→ JOB: What is the number of lines in the entries below that include the word "Website"? Provide the number only.

→ DATA UNDER STUDY:

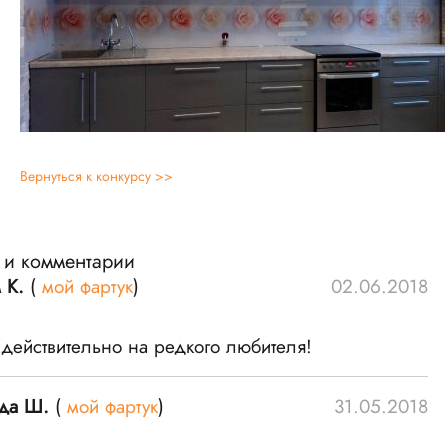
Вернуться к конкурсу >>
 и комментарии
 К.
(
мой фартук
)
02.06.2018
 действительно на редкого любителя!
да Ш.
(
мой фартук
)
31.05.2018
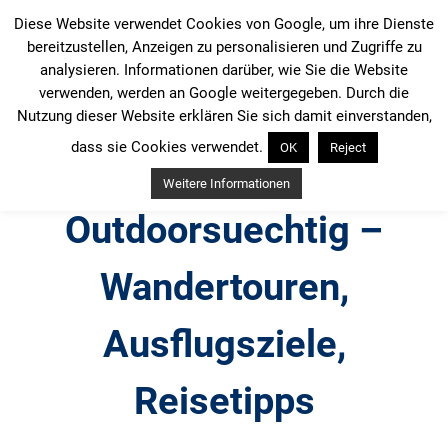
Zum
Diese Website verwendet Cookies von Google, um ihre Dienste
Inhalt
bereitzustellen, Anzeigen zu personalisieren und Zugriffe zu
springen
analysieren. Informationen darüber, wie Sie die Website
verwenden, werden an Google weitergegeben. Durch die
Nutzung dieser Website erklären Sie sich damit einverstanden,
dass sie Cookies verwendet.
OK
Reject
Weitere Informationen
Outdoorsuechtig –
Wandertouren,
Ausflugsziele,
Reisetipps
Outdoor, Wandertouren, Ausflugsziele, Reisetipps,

---

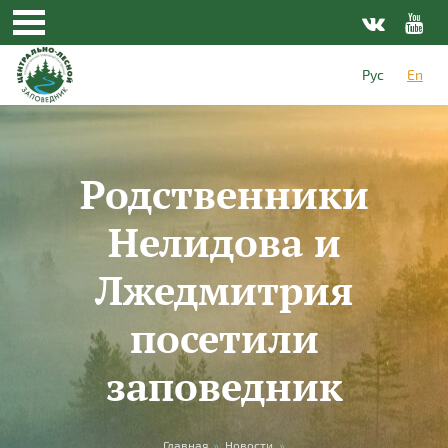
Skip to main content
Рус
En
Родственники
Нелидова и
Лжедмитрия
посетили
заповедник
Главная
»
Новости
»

==

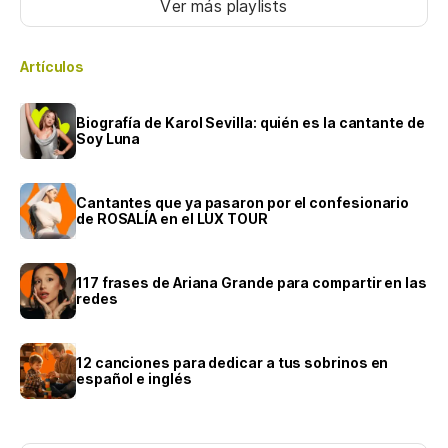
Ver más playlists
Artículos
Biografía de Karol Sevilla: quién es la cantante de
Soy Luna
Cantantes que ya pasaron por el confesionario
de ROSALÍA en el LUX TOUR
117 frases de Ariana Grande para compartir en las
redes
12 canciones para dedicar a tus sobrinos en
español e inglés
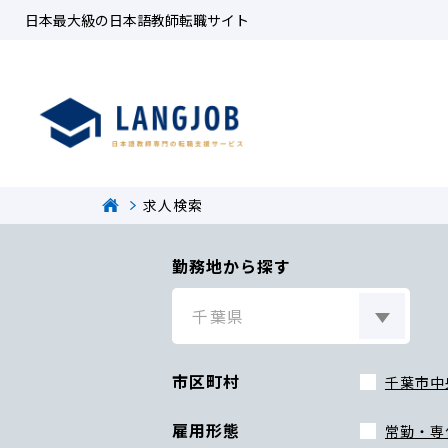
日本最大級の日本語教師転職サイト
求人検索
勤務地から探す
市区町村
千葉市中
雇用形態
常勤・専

→ ANSWER FOR THIS EXERCISE: 3